Photo: Rainier Valley Post
King County Prosecutor Dan Satterberg says dispensaries operate in a gray area, but are necessary to help patients

​Not all localities are cracking down on dispensaries. King County Prosecutor Dan Satterberg on Thursday said he believes the shops operate in a “legal gray area” but are necessary to help patients.
He pointed to charges his office filed Thursday against three people for an armed takeover-style robbery at a West Seattle dispensary last Saturday as evidence that the shops need regulation, including security requirements.
The case “highlights the need for legislative policymakers to establish clear guidelines for the medical use of cannabis,” Satterberg said.
Meanwhile, in Shoreline, Green Hope Patient Network co-founder Laura Healy was empathetic with the city, even though Shoreline revoked Green Hope’s business license without warning last month. The license had been granted last November, and visits to Green Hope by the King County Sheriff’s Office and the fire marshal gave no indication of problems.
“I think the cities are just trying to protect themselves, since it’s such a gray area,” Healy said. “They’re trying to force the Legislature to step up to the plate.”
As marijuana dispensaries began pressing for business licenses last year, city officials asked insurer Washington Cities Insurance Authority if the shops are legal, and if they had to issue licenses.
In December, Mark Bucklin, general counsel for the risk pool, answered no to both questions.
Although dispensaries are incorporated as nonprofit collectives and say they are funded by donations, Bucklin claimed that dispensaries appear to be simply selling marijuana, making them illegal businesses and not deserving of a business license.
“If it walks, talks and quacks like a sale then it is a sale, regardless of how the applicant may try to characterize it,” Bucklin wrote in December.
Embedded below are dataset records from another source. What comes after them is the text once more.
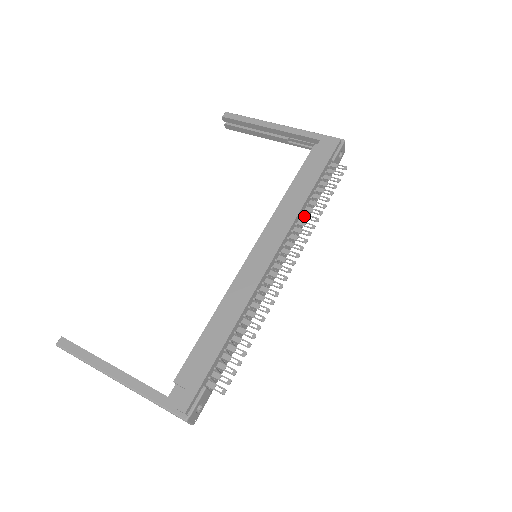
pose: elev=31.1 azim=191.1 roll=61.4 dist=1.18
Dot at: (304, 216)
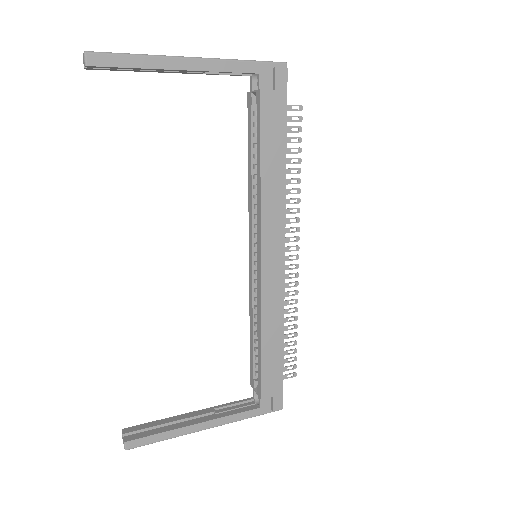
Dot at: occluded
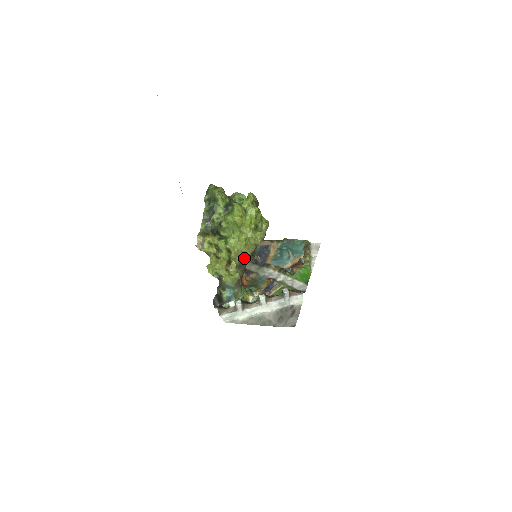
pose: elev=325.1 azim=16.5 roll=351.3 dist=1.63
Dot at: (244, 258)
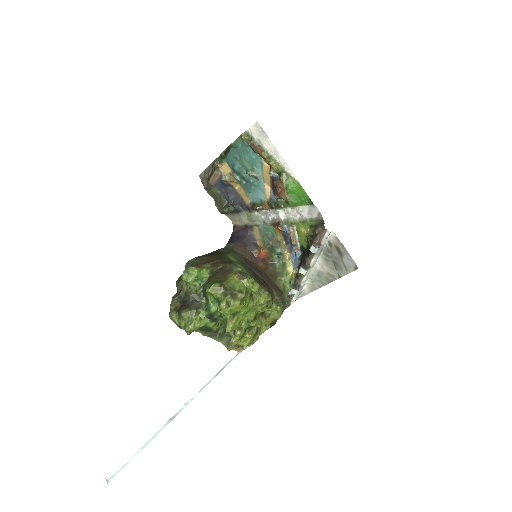
Dot at: (270, 304)
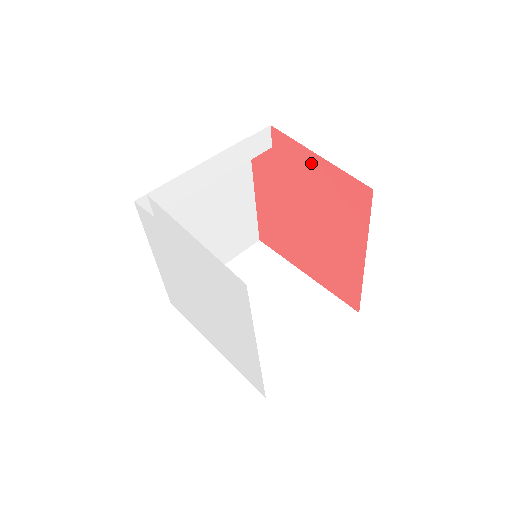
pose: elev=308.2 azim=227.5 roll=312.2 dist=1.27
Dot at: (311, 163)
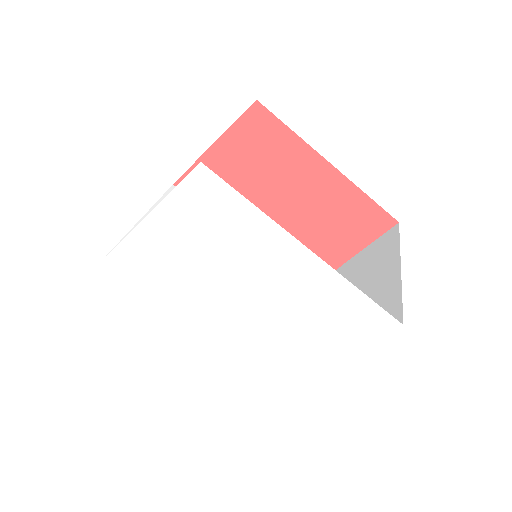
Dot at: (217, 161)
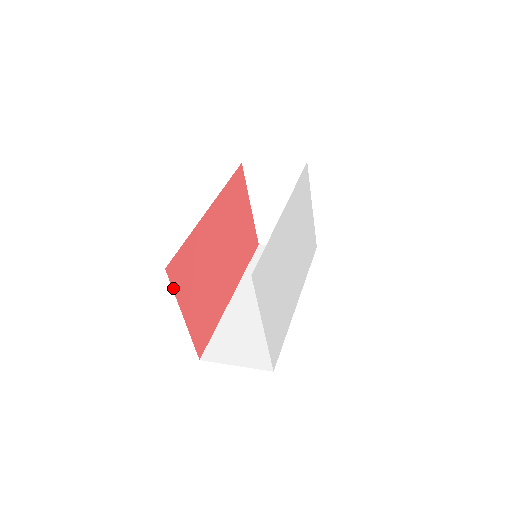
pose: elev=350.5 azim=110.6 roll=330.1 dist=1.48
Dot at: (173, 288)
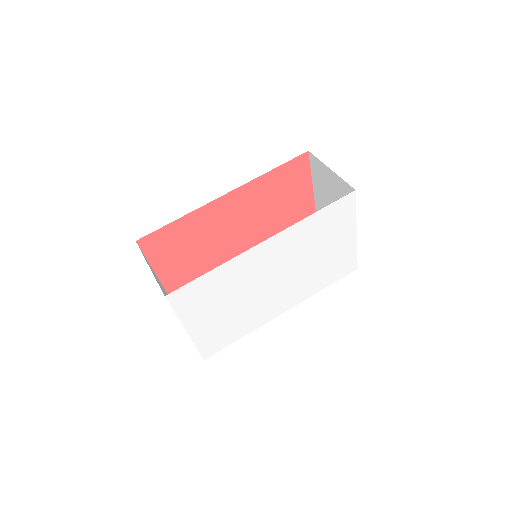
Dot at: (146, 255)
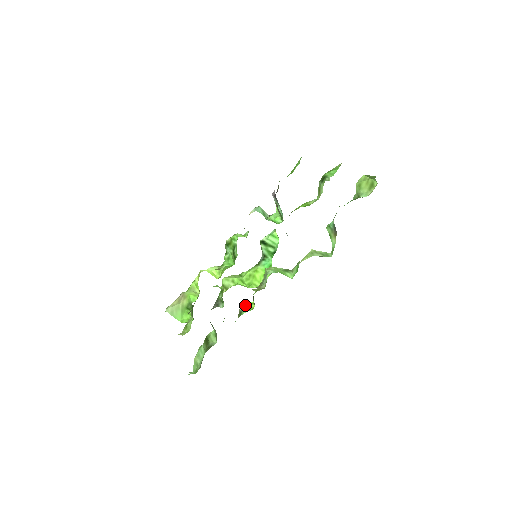
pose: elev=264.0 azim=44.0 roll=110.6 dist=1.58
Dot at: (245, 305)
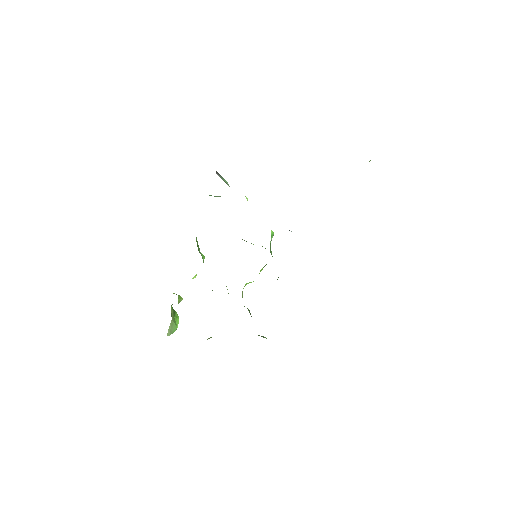
Dot at: occluded
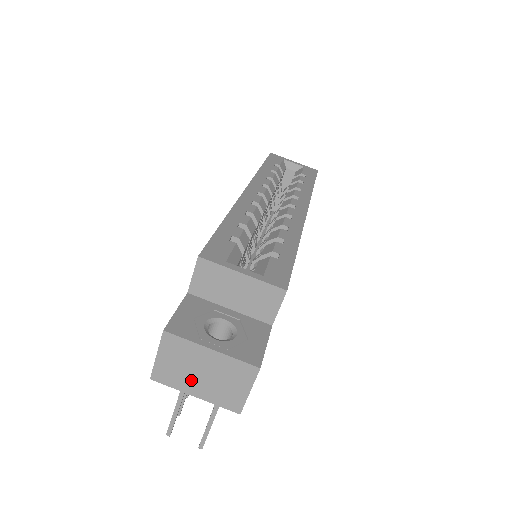
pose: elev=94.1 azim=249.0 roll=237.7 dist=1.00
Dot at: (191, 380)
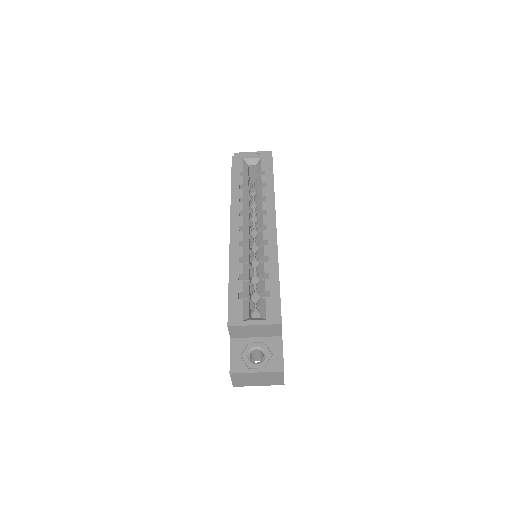
Dot at: (253, 382)
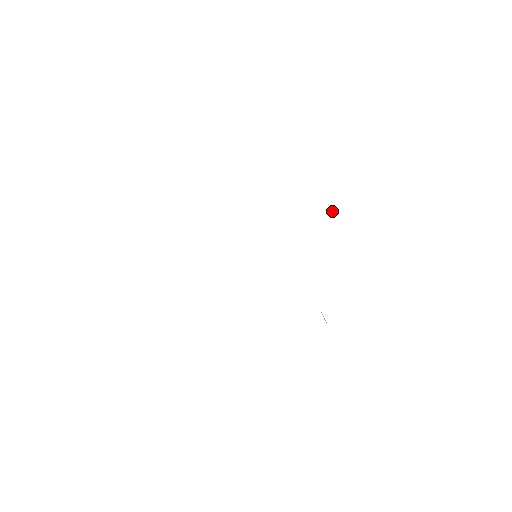
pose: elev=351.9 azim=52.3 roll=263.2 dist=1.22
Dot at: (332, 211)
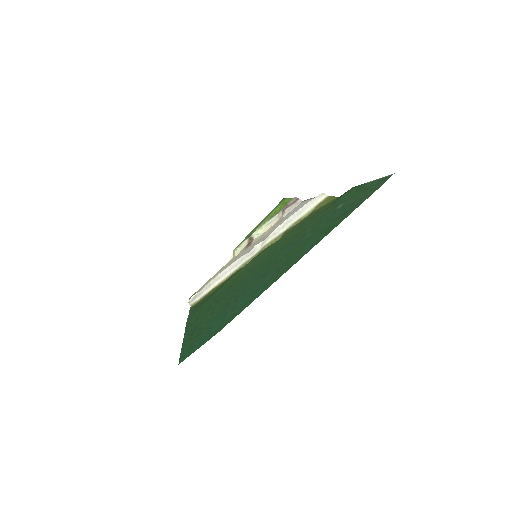
Dot at: (268, 228)
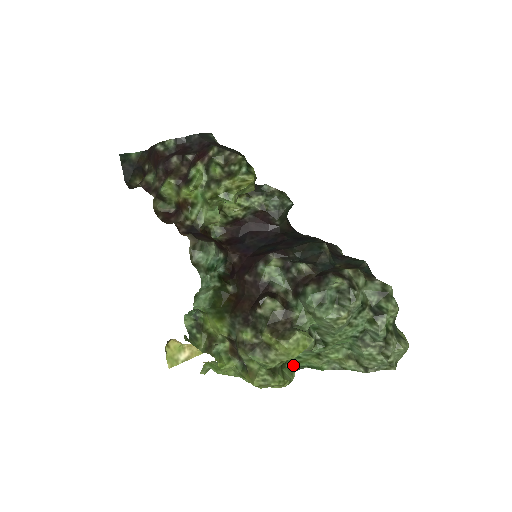
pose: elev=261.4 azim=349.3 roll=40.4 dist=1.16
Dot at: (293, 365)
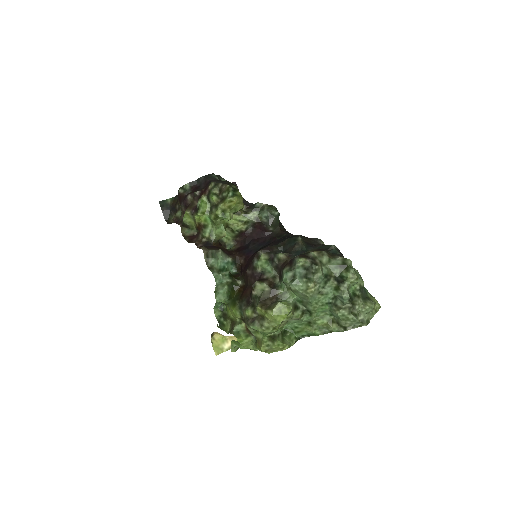
Dot at: (294, 334)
In an interview with the Seattle Times, Bucklin said he doubted whether patients really needed medical marijuana. “I think we’re talking about convenience and ease of access for people with a hangnail,” he claimed.
In any event, Bucklin’s memo stirred cities to action. Tacoma, which had issued cease-and-desist letters to eight dispensaries last October, issued letters to 19 more shops last week. City spokesman Rob McNair-Huff said enforcement actions would likely be delayed pending the outcome of the dispensary bill in the Legislature.
“This is a tough issue,” McNair-Huff said. “There is a legitimate need. This is why we need to get clarity from the Legislature.”
Besides Shoreline, Lake Forest Park and Federal Way have also moved to close dispensaries that opened after being denied business licenses. The cities claim the shops are operating as illegal businesses.
“These municipalities are panicking and coming up with dumb answers,” said Douglas Hiatt, a Seattle attorney who represents dispensaries and patients. “These [dispensaries]are trying to help people get medicine.”
Earlier this week, the founders of one Federal Way nonprofit dispensary, Conscious Care Cooperative, appealed their license revocation to the city’s hearing examiner. The cooperative’s attorney, Aaron Pelley, said dispensaries give patients a third option other than growing their own marijuana or buying it illegally.
CCC was shut down for failing to get a building permit and for opening after the city denied its business license.
Pelley said the cooperative’s model is in accordance with the current law, which allows a designated provider to treat one patient at a time. “A decision to close this business is akin to setting off a bomb in the city,” and would drive patients to black market drug dealers, he said.
Meanwhile, the dispensary regulation and legalization bill, which would also provide arrest protection for authorized patients (something for which they’ve been hoping since 1998, when the original law was approved by voters), appears to be gaining support in the Legislature and is seen as likely to pass.